■ **CONSIGNE**:
Convertissez en liste numérotée les lignes de toutes les entrées ci-dessous, sans lignes vides. N'incluez pas les images dans votre réponse.

══ DONNÉES AFFICHÉES

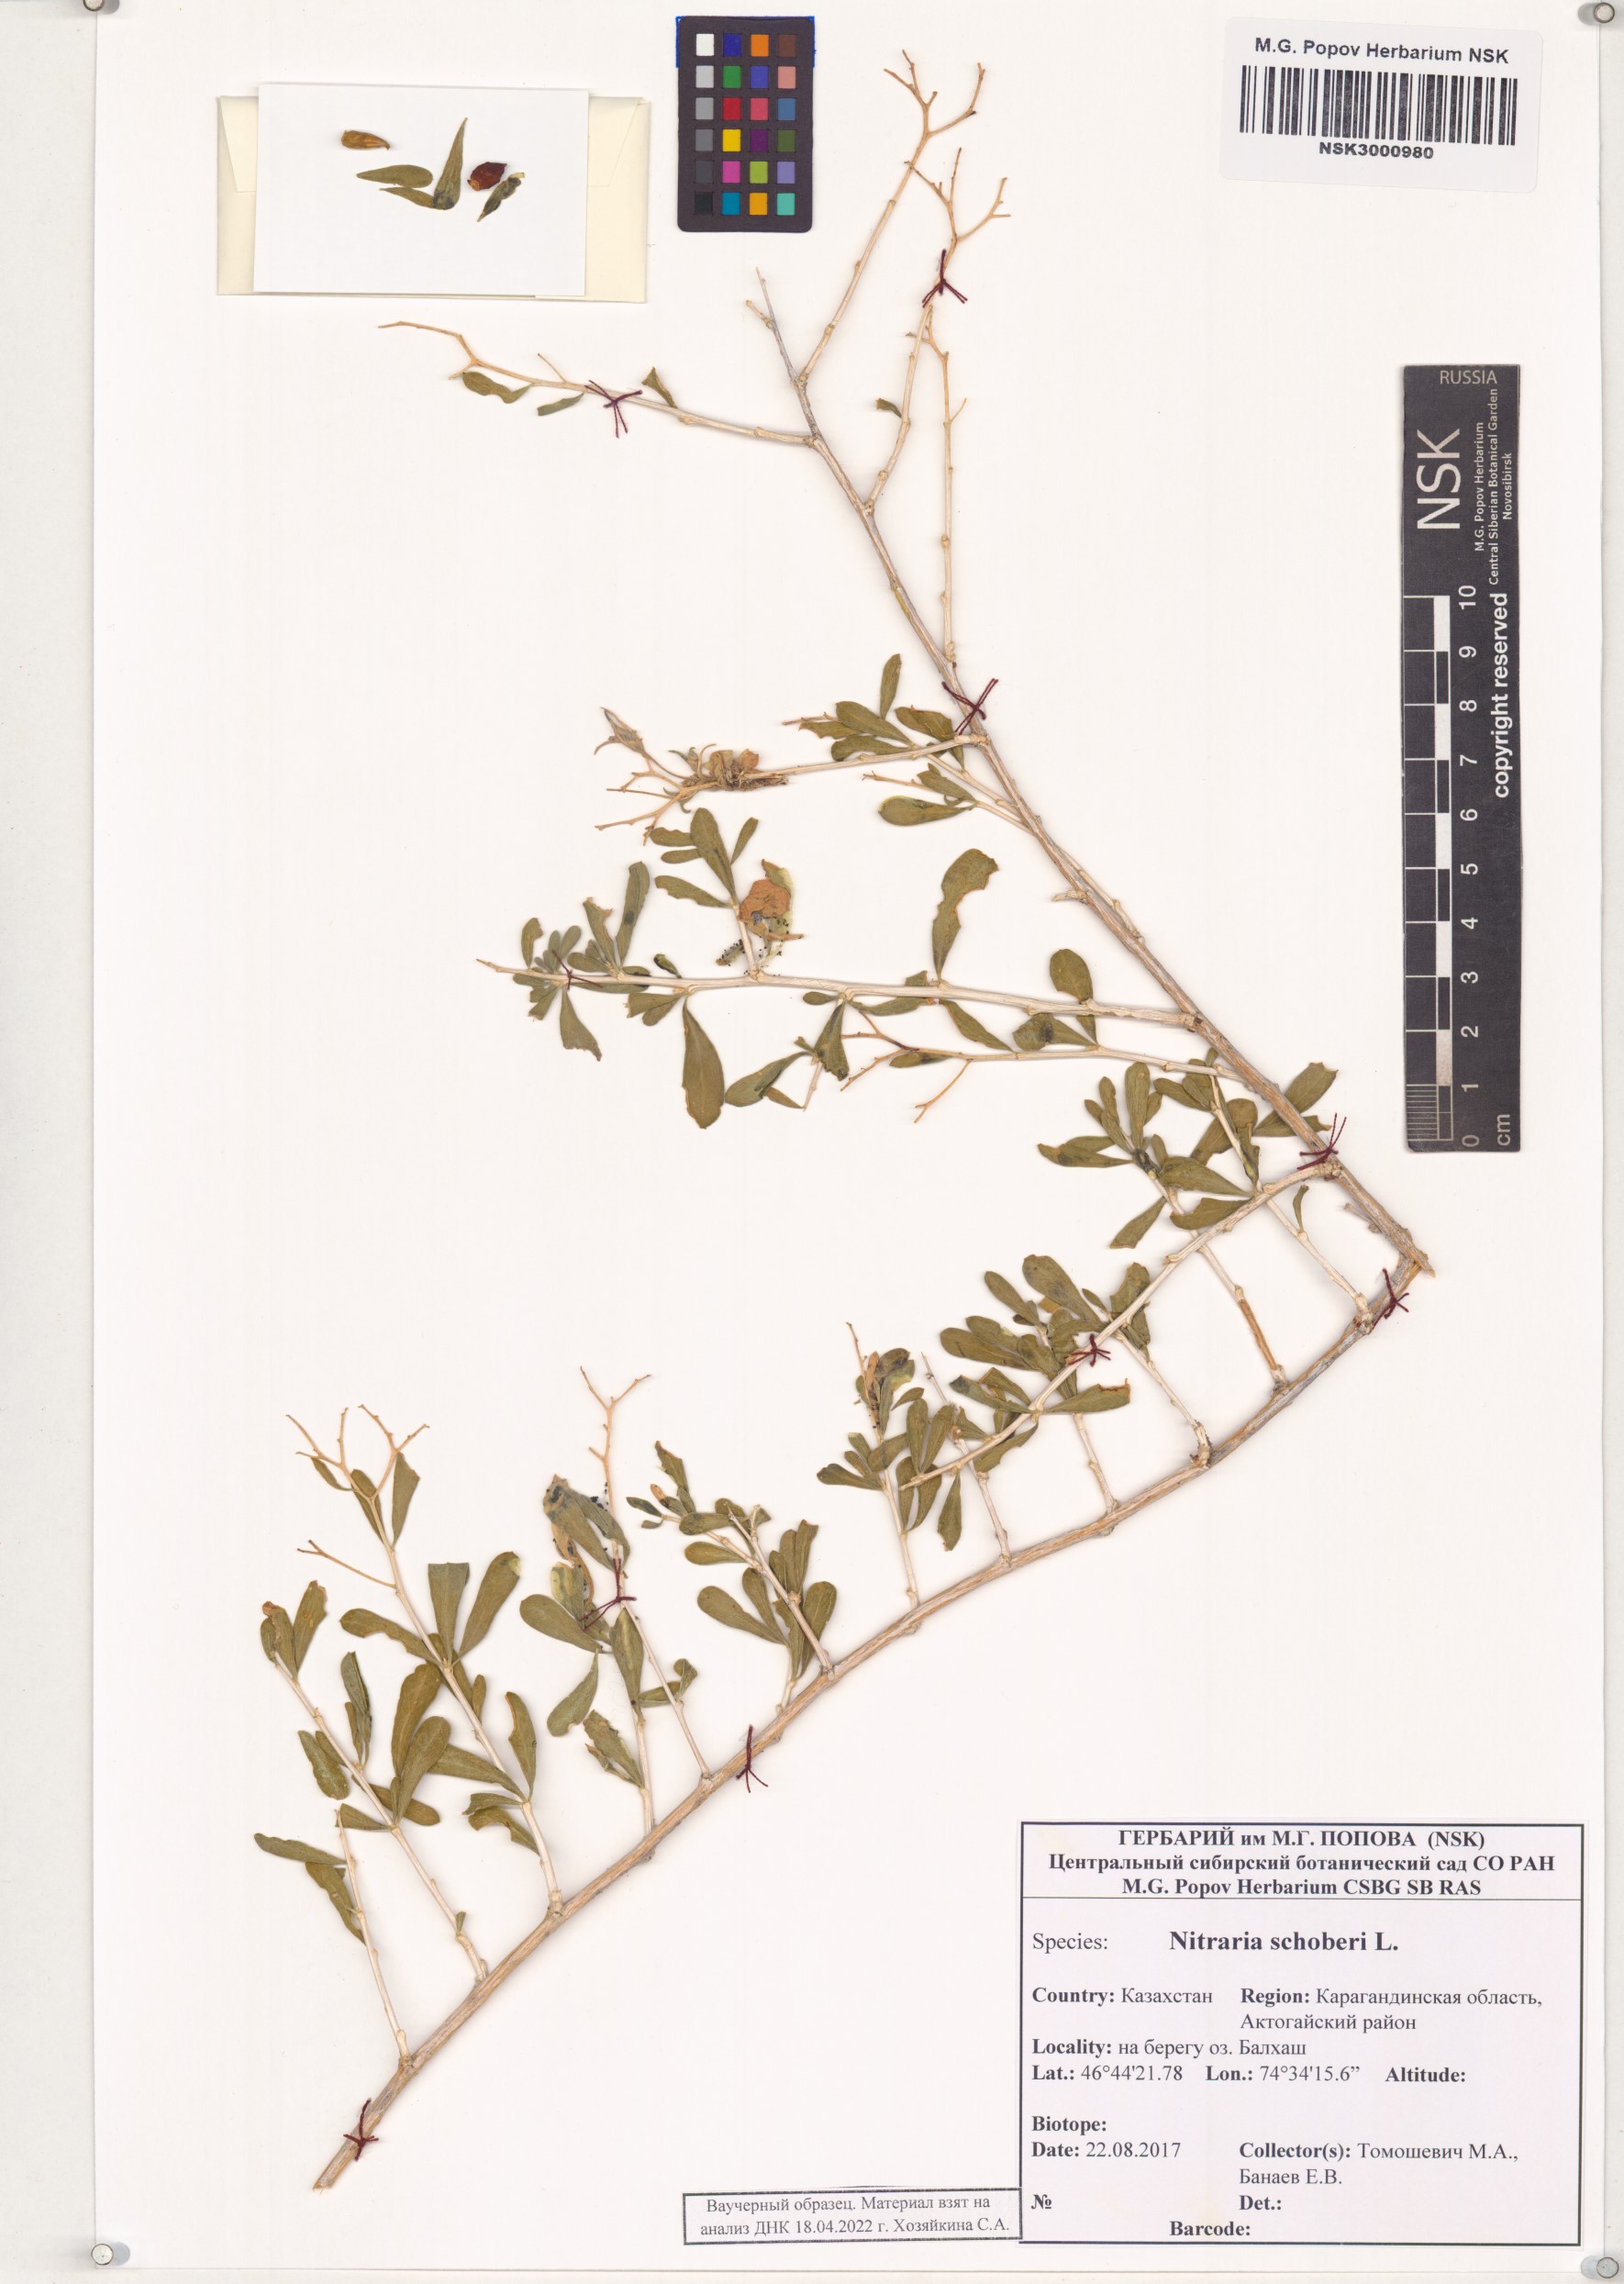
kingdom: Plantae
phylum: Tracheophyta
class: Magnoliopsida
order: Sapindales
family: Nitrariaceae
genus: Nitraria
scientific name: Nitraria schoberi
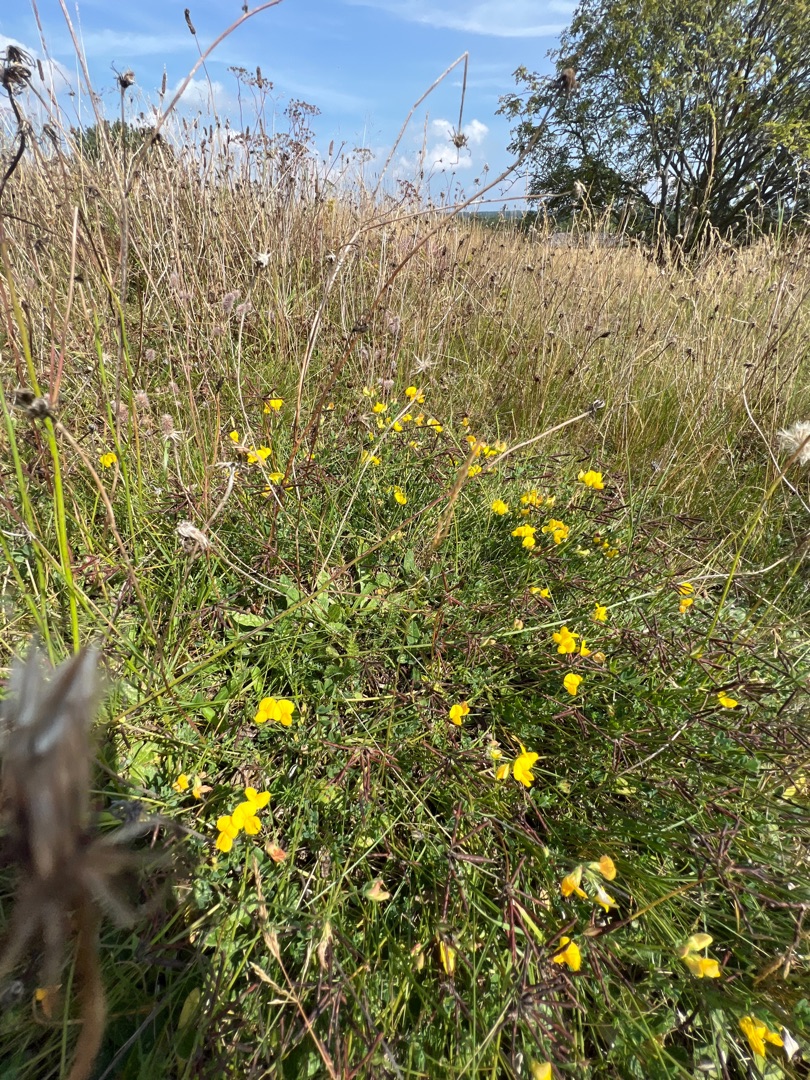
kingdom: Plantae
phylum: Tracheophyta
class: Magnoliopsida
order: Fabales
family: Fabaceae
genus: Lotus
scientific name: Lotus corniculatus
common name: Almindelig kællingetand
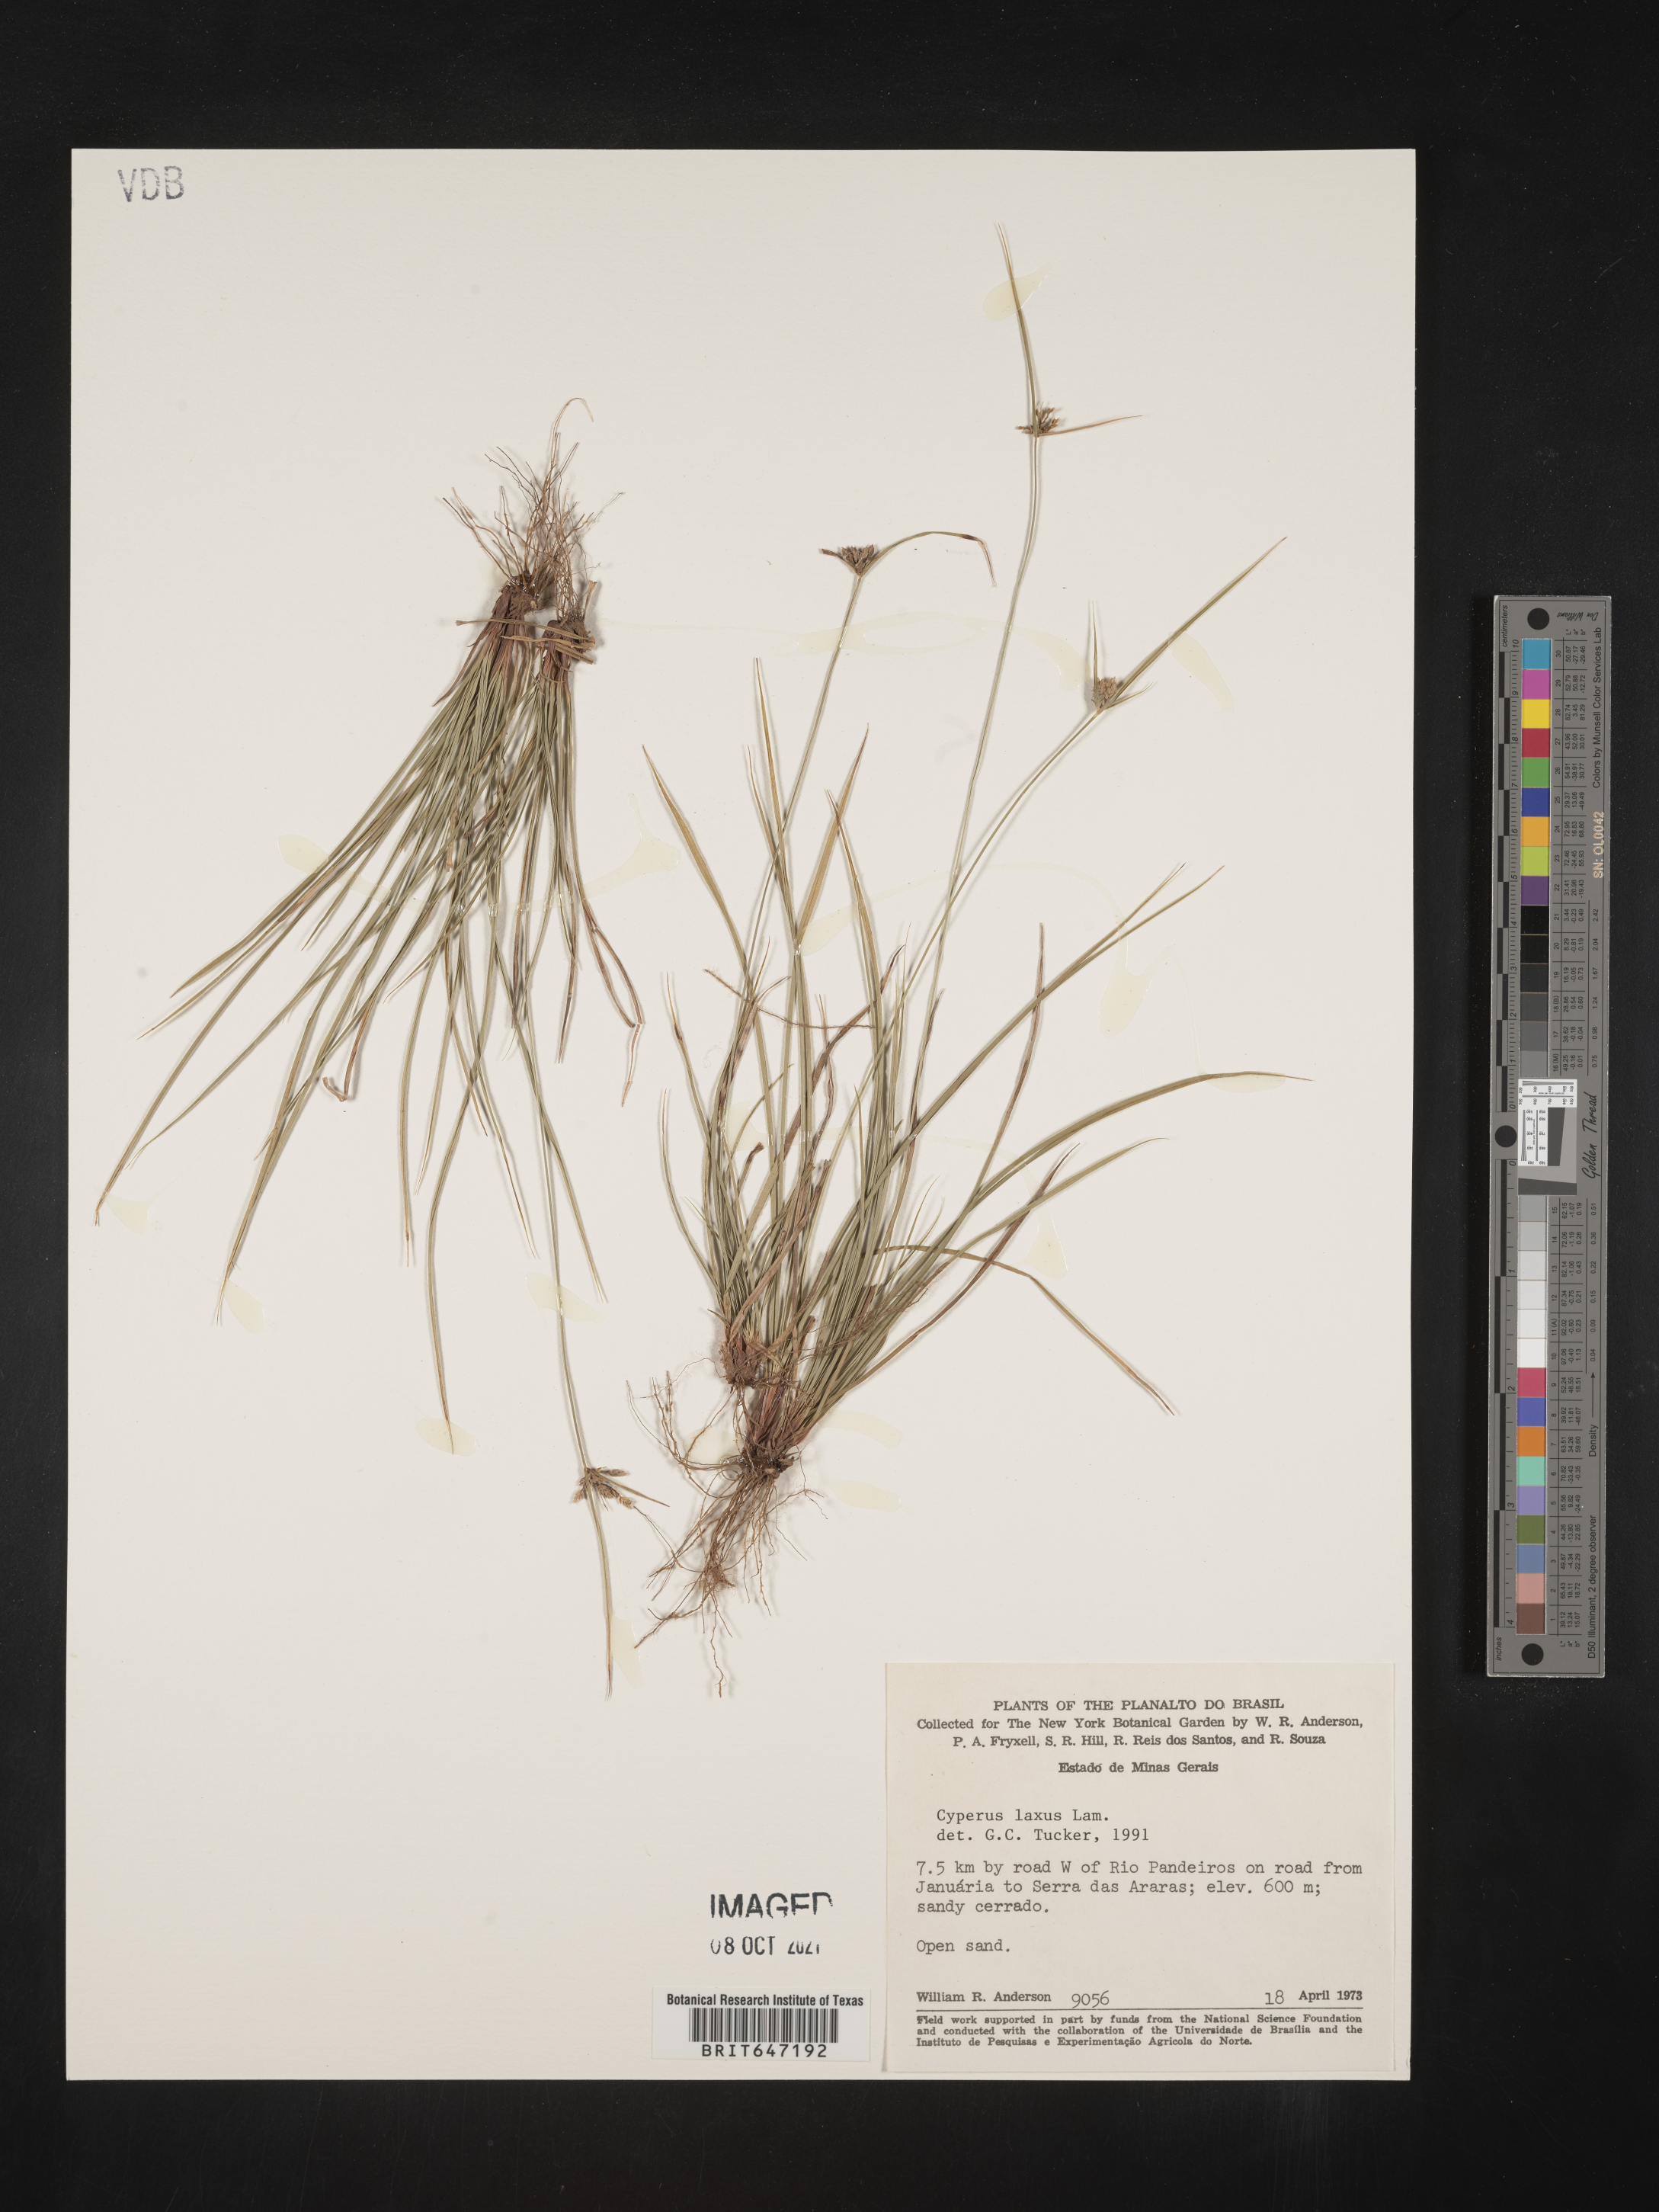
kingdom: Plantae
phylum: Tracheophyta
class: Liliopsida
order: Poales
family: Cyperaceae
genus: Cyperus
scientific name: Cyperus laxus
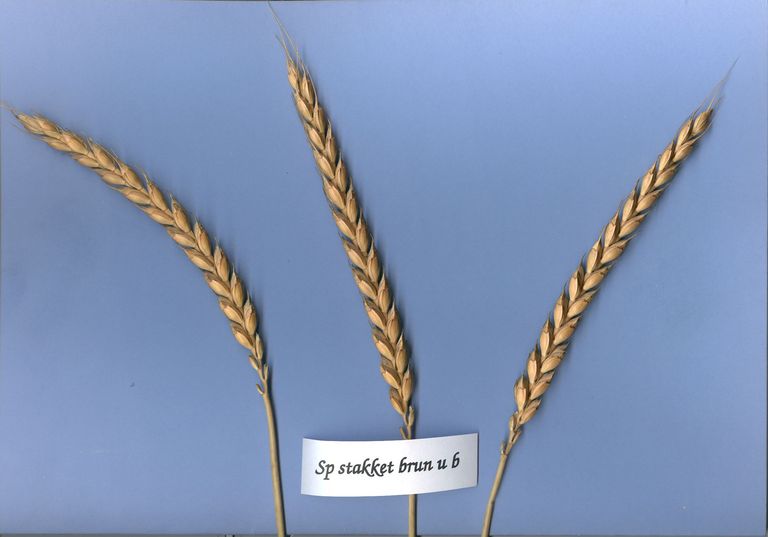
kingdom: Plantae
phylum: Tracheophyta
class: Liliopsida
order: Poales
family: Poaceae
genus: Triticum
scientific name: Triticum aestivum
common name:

════

■ **RÉPONSE**:
1. kingdom: Plantae
2. phylum: Tracheophyta
3. class: Magnoliopsida
4. order: Sapindales
5. family: Nitrariaceae
6. genus: Nitraria
7. scientific name: Nitraria schoberi
8. kingdom: Plantae
9. phylum: Tracheophyta
10. class: Magnoliopsida
11. order: Fabales
12. family: Fabaceae
13. genus: Lotus
14. scientific name: Lotus corniculatus
15. common name: Almindelig kællingetand
16. kingdom: Plantae
17. phylum: Tracheophyta
18. class: Liliopsida
19. order: Poales
20. family: Cyperaceae
21. genus: Cyperus
22. scientific name: Cyperus laxus
23. kingdom: Plantae
24. phylum: Tracheophyta
25. class: Liliopsida
26. order: Poales
27. family: Poaceae
28. genus: Triticum
29. scientific name: Triticum aestivum
30. common name:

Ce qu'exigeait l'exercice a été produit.